Le ministère de l'Environnement du Québec a le droit d'imposer certaines conditions à une entreprise qui désire détruire un milieu humide. Mais peut-être pas d'exiger des «compensations» sous forme de terrains à être conservés.

C'est ce qui ressort d'une décision de la Cour d'appel rendue le 18 octobre.

Le tribunal annule en partie un jugement de la Cour supérieure de mars 2012 en faveur de l'entreprise Les Atocas de l'Érable.

Deux des trois juges ayant siégé dans cette cause confirment qu'un ministère peut se donner des directives qui l'aident dans sa prise de décision, sans que ces directives aient une force obligatoire.

Dans ce litige, la directive attaquée énonçait qu'avant d'autoriser une entreprise à détruire un marais, un marécage ou une tourbière, le ministère du Développement durable, de l'Environnement, de la Faune et des Parcs (MDDEFP) pouvait exiger que celle-ci fasse la preuve que la destruction ne pouvait être évitée et qu'elle était minimisée.

Cependant, observe Me Robert Daigneault, avocat spécialisé en environnement, la Cour d'appel ne va pas jusqu'à confirmer que le Ministère peut aussi exiger des «compensations» des entreprises qui demandent un certificat d'autorisation pour détruire un milieu humide.

Une question théorique

«Deux des trois juges ne se prononcent pas là-dessus», dit-il. De son côté, la juge en chef Nicole Duval-Hesler souligne que le gouvernement a reconnu au cours des procédures que «le ministre ne pouvait légalement rendre l'émission de son certificat conditionnelle à une compensation».

Cependant, l'épineuse question des compensations, dénoncée par les entreprises, est devenue théorique.

En effet, en 2012, dans la foulée du jugement de la Cour supérieure, le gouvernement libéral avait fait adopter en catastrophe une loi qui validait rétroactivement toutes les mesures de compensation exigées des entreprises depuis des années.

Cette même loi donnait pour l'avenir au MDDEFP le pouvoir d'exiger des compensations.

Mais l'effet de la loi était limité à deux ans, le temps que la réglementation soit précisée.

La voie à suivre se précise

Le nouveau jugement de la Cour d'appel indique donc la voie à la réforme de la protection des milieux humides envisagée par le ministre Yves-François Blanchet.
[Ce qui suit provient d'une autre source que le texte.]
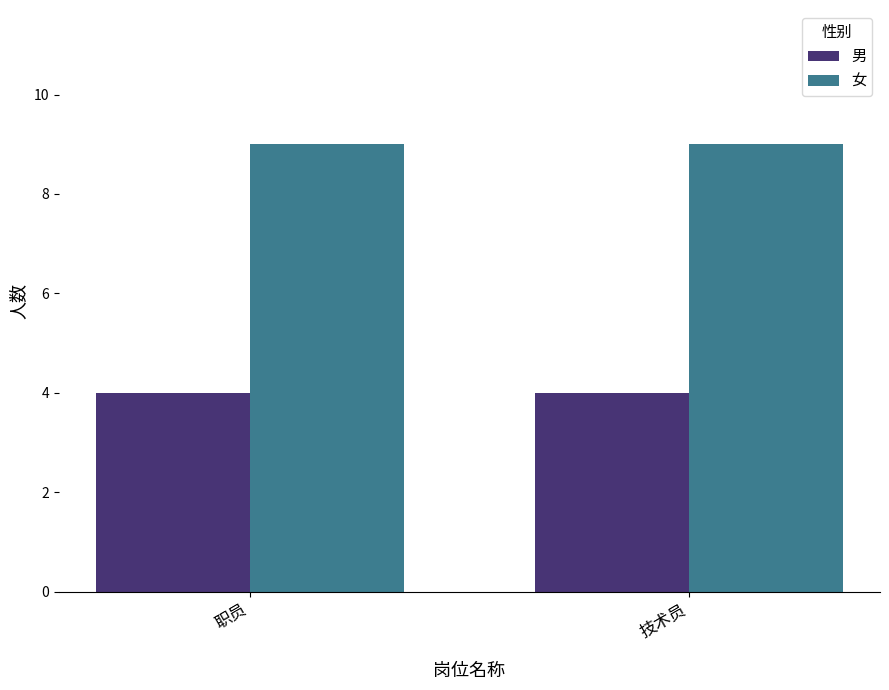

What is the average value of the 男 series?

4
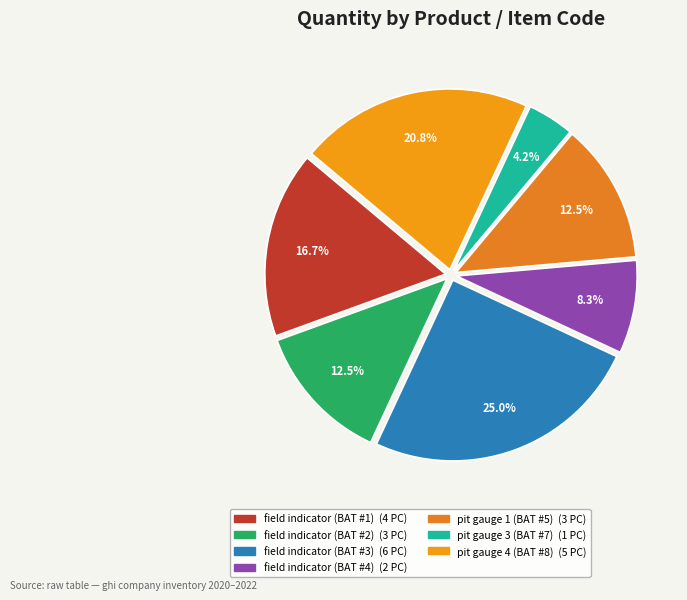

Does any single category account for the majority?

No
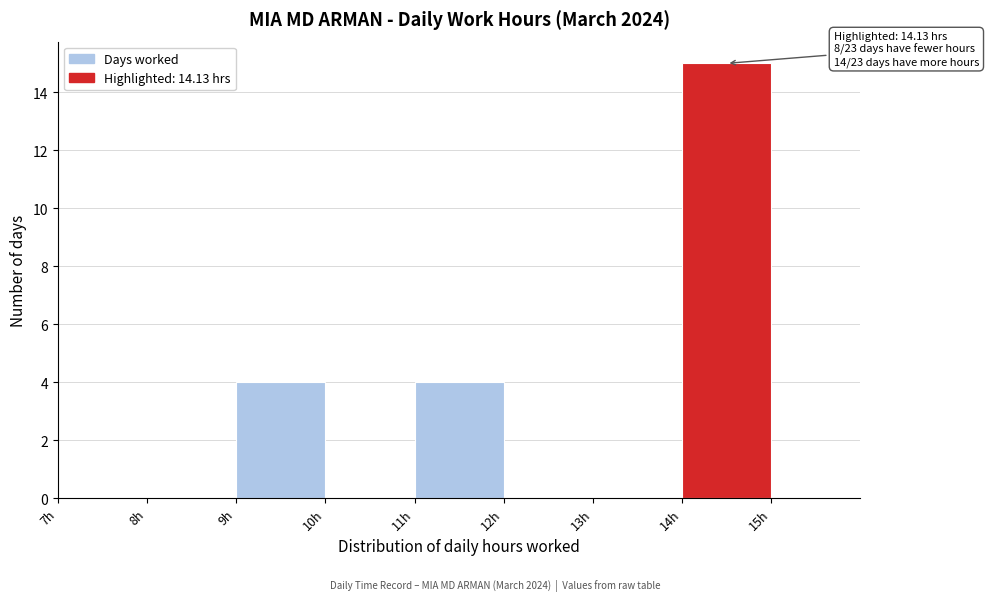

Which range on the x-axis has the tallest bar?

14 to 15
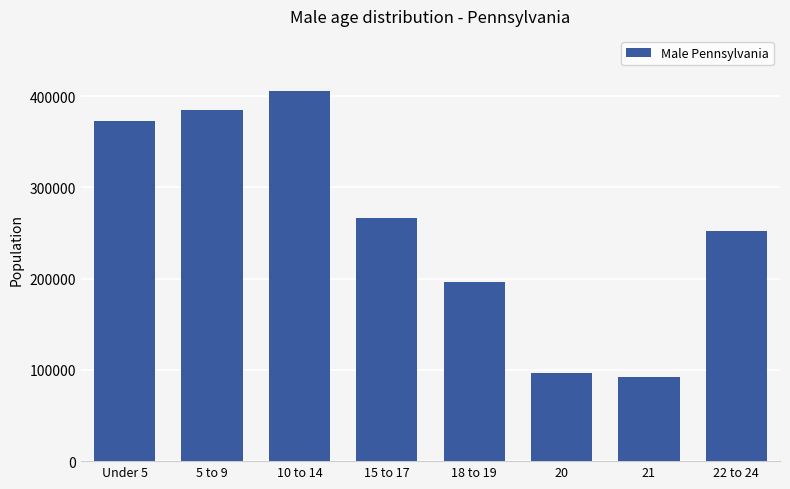

How many bars are there in total?

8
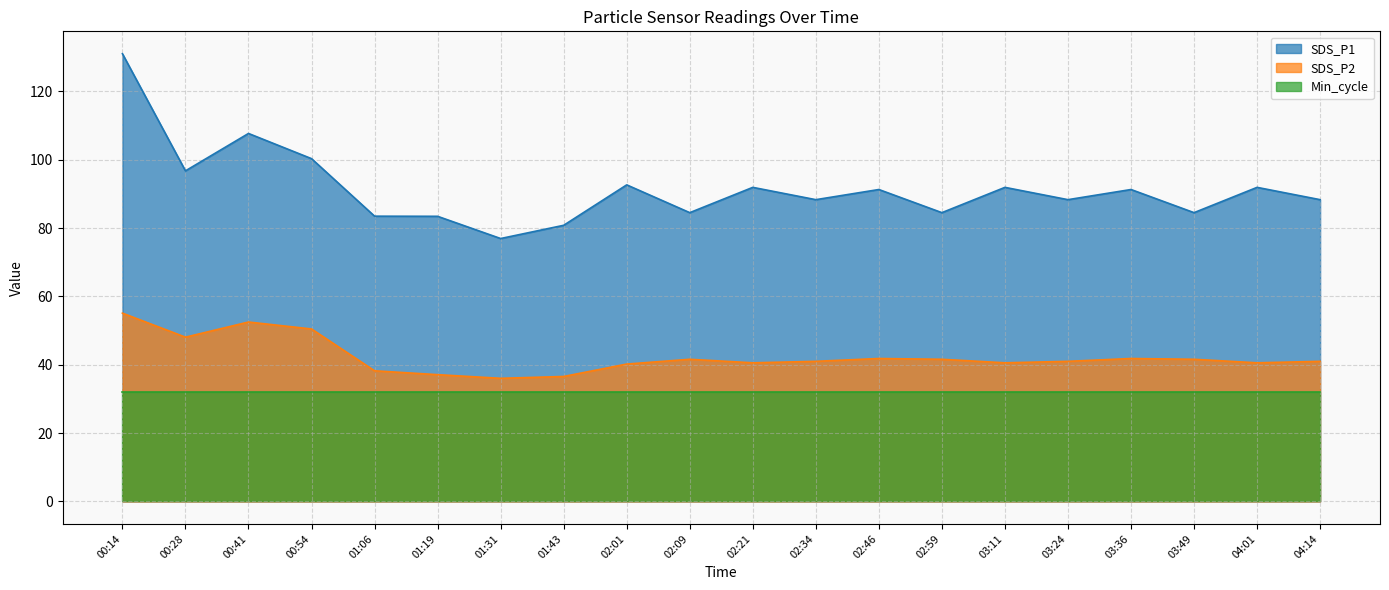

The SDS_P2 series shows 41.8 at 02:46. True or false?

True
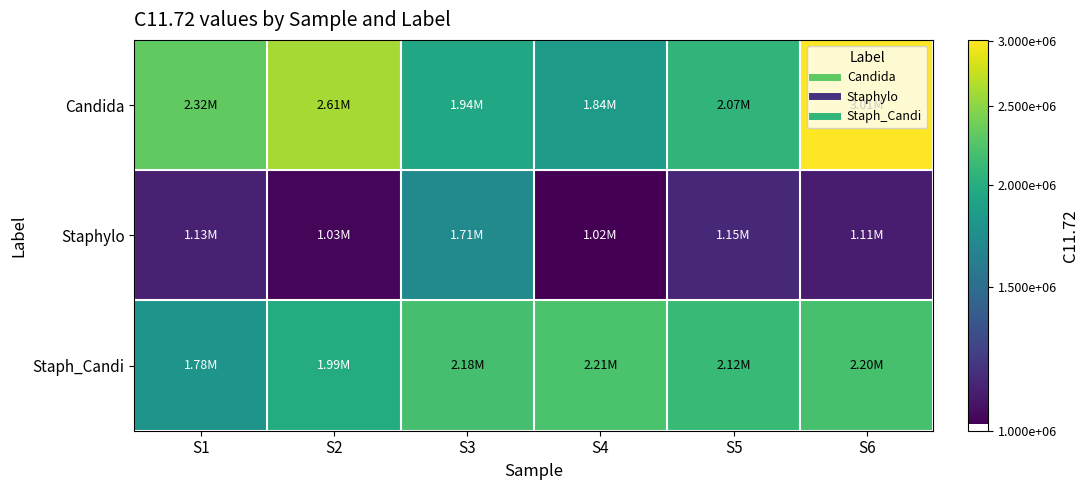

Reading left to right, transcribe all the data shown in this chart.

Candida: S1=2315767	S2=2606196	S3=1944862	S4=1840716	S5=2067230	S6=3012906
Staphylo: S1=1126754	S2=1030949	S3=1712158	S4=1017886	S5=1153492	S6=1108881
Staph_Candi: S1=1783105	S2=1986616	S3=2184606	S4=2212730	S5=2122431	S6=2201373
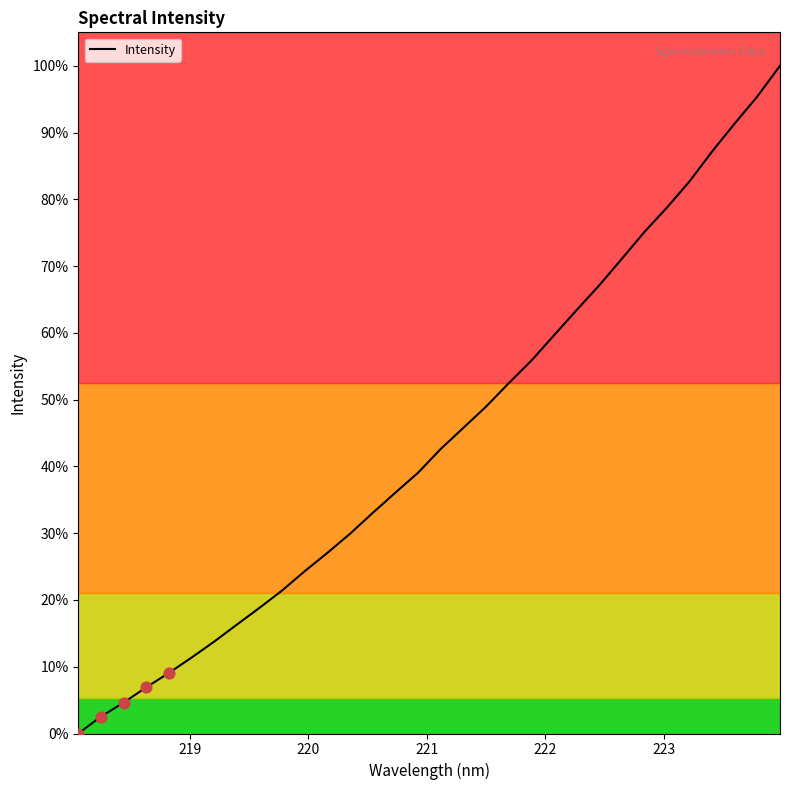

What is the maximum value shown in the chart?

100.0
Et avec ce nouveau jugement, le pouvoir d'intervenir pour protéger la nature est de nouveau renforcé, estime Me Jean-François Girard, du Centre québécois du droit de l'environnement. «Ça fait plusieurs décisions de la Cour d'appel dans cette ligne, dit-il. Ce jugement vient rappeler que la protection de l'environnement est une valeur cardinale et que l'État a le pouvoir d'agir.»